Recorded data
<<<<
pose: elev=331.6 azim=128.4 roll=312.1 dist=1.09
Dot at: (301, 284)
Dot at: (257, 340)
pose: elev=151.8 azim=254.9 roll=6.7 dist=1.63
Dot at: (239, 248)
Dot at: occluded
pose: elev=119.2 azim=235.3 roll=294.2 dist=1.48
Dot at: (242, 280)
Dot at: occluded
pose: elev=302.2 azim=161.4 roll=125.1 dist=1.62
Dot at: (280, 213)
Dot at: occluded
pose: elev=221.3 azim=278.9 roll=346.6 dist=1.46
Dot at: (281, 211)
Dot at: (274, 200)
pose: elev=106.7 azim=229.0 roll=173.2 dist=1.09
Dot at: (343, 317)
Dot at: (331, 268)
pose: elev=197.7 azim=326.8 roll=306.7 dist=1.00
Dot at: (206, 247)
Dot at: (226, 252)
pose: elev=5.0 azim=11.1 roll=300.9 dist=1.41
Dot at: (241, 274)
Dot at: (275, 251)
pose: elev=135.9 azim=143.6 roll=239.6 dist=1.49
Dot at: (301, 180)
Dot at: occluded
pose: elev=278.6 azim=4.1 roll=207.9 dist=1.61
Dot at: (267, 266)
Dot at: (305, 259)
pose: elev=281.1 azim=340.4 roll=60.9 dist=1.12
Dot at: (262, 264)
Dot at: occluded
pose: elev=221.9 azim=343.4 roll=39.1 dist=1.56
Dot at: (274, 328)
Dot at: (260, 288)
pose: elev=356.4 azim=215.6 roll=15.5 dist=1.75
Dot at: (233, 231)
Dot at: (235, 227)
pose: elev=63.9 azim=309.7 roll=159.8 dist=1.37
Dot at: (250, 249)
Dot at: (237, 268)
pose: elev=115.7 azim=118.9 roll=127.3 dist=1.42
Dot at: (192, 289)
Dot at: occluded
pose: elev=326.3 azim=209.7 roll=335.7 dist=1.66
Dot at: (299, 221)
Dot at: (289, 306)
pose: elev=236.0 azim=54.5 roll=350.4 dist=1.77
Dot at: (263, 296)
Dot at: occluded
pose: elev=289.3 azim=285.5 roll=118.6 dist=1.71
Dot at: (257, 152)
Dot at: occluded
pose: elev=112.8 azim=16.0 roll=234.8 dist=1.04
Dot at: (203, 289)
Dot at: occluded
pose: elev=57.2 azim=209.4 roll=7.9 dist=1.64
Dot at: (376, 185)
>>>>
• **Exercise goal**: Return every row above without any change, reproducing each line character for character.

• **Solution for this problem**:
pose: elev=331.6 azim=128.4 roll=312.1 dist=1.09
Dot at: (301, 284)
Dot at: (257, 340)
pose: elev=151.8 azim=254.9 roll=6.7 dist=1.63
Dot at: (239, 248)
Dot at: occluded
pose: elev=119.2 azim=235.3 roll=294.2 dist=1.48
Dot at: (242, 280)
Dot at: occluded
pose: elev=302.2 azim=161.4 roll=125.1 dist=1.62
Dot at: (280, 213)
Dot at: occluded
pose: elev=221.3 azim=278.9 roll=346.6 dist=1.46
Dot at: (281, 211)
Dot at: (274, 200)
pose: elev=106.7 azim=229.0 roll=173.2 dist=1.09
Dot at: (343, 317)
Dot at: (331, 268)
pose: elev=197.7 azim=326.8 roll=306.7 dist=1.00
Dot at: (206, 247)
Dot at: (226, 252)
pose: elev=5.0 azim=11.1 roll=300.9 dist=1.41
Dot at: (241, 274)
Dot at: (275, 251)
pose: elev=135.9 azim=143.6 roll=239.6 dist=1.49
Dot at: (301, 180)
Dot at: occluded
pose: elev=278.6 azim=4.1 roll=207.9 dist=1.61
Dot at: (267, 266)
Dot at: (305, 259)
pose: elev=281.1 azim=340.4 roll=60.9 dist=1.12
Dot at: (262, 264)
Dot at: occluded
pose: elev=221.9 azim=343.4 roll=39.1 dist=1.56
Dot at: (274, 328)
Dot at: (260, 288)
pose: elev=356.4 azim=215.6 roll=15.5 dist=1.75
Dot at: (233, 231)
Dot at: (235, 227)
pose: elev=63.9 azim=309.7 roll=159.8 dist=1.37
Dot at: (250, 249)
Dot at: (237, 268)
pose: elev=115.7 azim=118.9 roll=127.3 dist=1.42
Dot at: (192, 289)
Dot at: occluded
pose: elev=326.3 azim=209.7 roll=335.7 dist=1.66
Dot at: (299, 221)
Dot at: (289, 306)
pose: elev=236.0 azim=54.5 roll=350.4 dist=1.77
Dot at: (263, 296)
Dot at: occluded
pose: elev=289.3 azim=285.5 roll=118.6 dist=1.71
Dot at: (257, 152)
Dot at: occluded
pose: elev=112.8 azim=16.0 roll=234.8 dist=1.04
Dot at: (203, 289)
Dot at: occluded
pose: elev=57.2 azim=209.4 roll=7.9 dist=1.64
Dot at: (376, 185)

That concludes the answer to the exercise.